**Excerpted records**

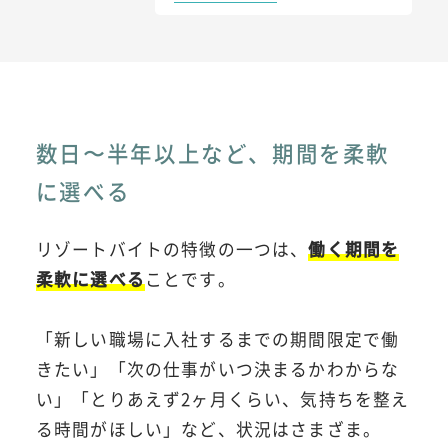
数日〜半年以上など、期間を柔軟
に選べる
リゾートバイトの特徴の一つは、
働く期間を
柔軟に選べる
ことです。
「新しい職場に入社するまでの期間限定で働
きたい」「次の仕事がいつ決まるかわからな
い」「とりあえず2ヶ月くらい、気持ちを整え
る時間がほしい」など、状況はさまざま。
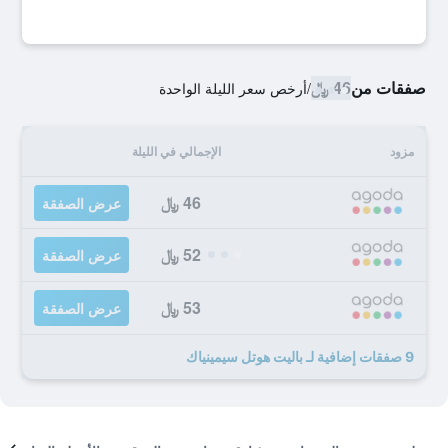
صفقات من
46 ﷼
/
أرخص سعر الليلة الواحدة
مزود
الإجمالي في الليلة
46 ﷼
عرض الصفقة
52 ﷼
عرض الصفقة
53 ﷼
عرض الصفقة
9 صفقات إضافية لـ باليت هوتل سيمينياك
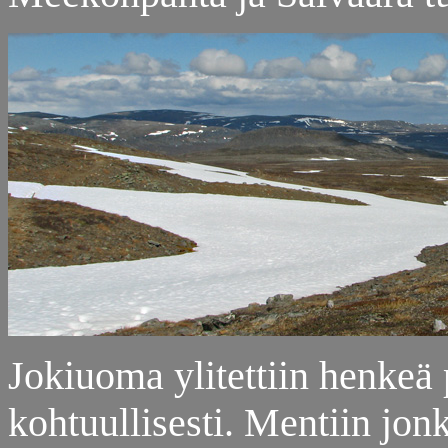
Jokiuoma ylitettiin henkeä 
kohtuullisesti. Mentiin jonk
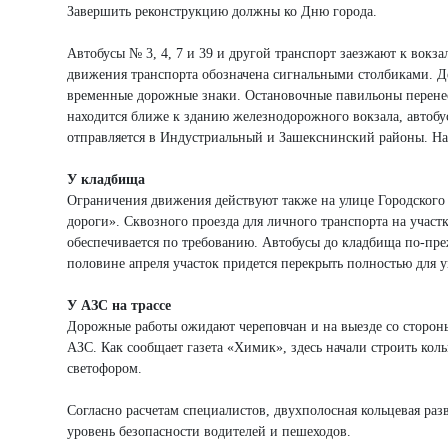
Завершить реконструкцию должны ко Дню города.
Автобусы № 3, 4, 7 и 39 и другой транспорт заезжают к вок
движения транспорта обозначена сигнальными столбиками. Д
временные дорожные знаки. Остановочные павильоны перенес
находится ближе к зданию железнодорожного вокзала, автобус
отправляется в Индустриальный и Зашекснинский районы. На
У кладбища
Ограничения движения действуют также на улице Городского
дороги». Сквозного проезда для личного транспорта на участ
обеспечивается по требованию. Автобусы до кладбища по-пре
половине апреля участок придется перекрыть полностью для у
У АЗС на трассе
Дорожные работы ожидают череповчан и на выезде со стороны
АЗС. Как сообщает газета «Химик», здесь начали строить кол
светофором.
Согласно расчетам специалистов, двухполосная кольцевая ра
уровень безопасности водителей и пешеходов.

**Task details**
Extract each line of the material above that contains the string "الليلة", matching case exactly.

**Response below**
أرخص سعر الليلة الواحدة
الإجمالي في الليلة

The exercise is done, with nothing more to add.